Measuring Legislature-Aligned Privacy Risks in Synthetic Graphs
Abele Mălan, Ahmad Al Kurdi, Stefanie Roos, Lydia Chen — Proceedings on Privacy Enhancing Technologies
How it connects
Related across sources
Full text
Graphs are a ubiquitous form of structured data, with applications in many privacy-sensitive domains, such as social and healthcare. As for other modalities, modern graph synthesizers enable the creation of realistic synthetic samples, facilitating privacy-preserving data sharing while maintaining high utility. Unfortunately, unlike such other modalities, there is no relevant work on evaluating the privacy risk associated with synthetic graphs. The fact that graphs, unlike, e.g., tables, naturally capture relationships between individuals means that existing approaches are not easily transferable. To allow quantifying these privacy risks, we introduce SyntheGrAnon, a framework for evaluating synthetic graph anonymity. SyntheGrAnon primarily targets the singling out, linkability, and inference risks outlined in the EU GDPR at the node and community levels, while also including edge-level attacks as an extension of the node-level setting.
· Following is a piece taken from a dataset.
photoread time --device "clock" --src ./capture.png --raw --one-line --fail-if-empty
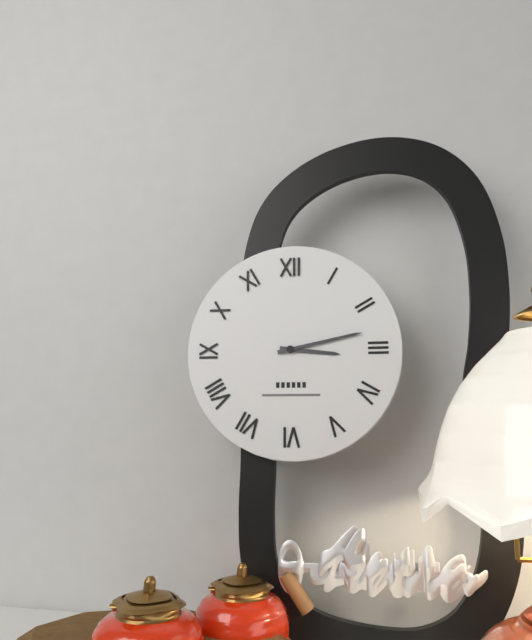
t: 3:13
We design attacks tailored to synthetic graphs and, in addition, extend the existing methodology by leveraging multiple synthetic samples for our black-box attacks. In our evaluation, spanning datasets from social and financial domains and five generative graph models, including three modern diffusion-based options, we find that our attacks are mostly effective, achieving risks close to the maximum of 1 in some cases. However, they struggle with large-scale, attribute-scarce graphs.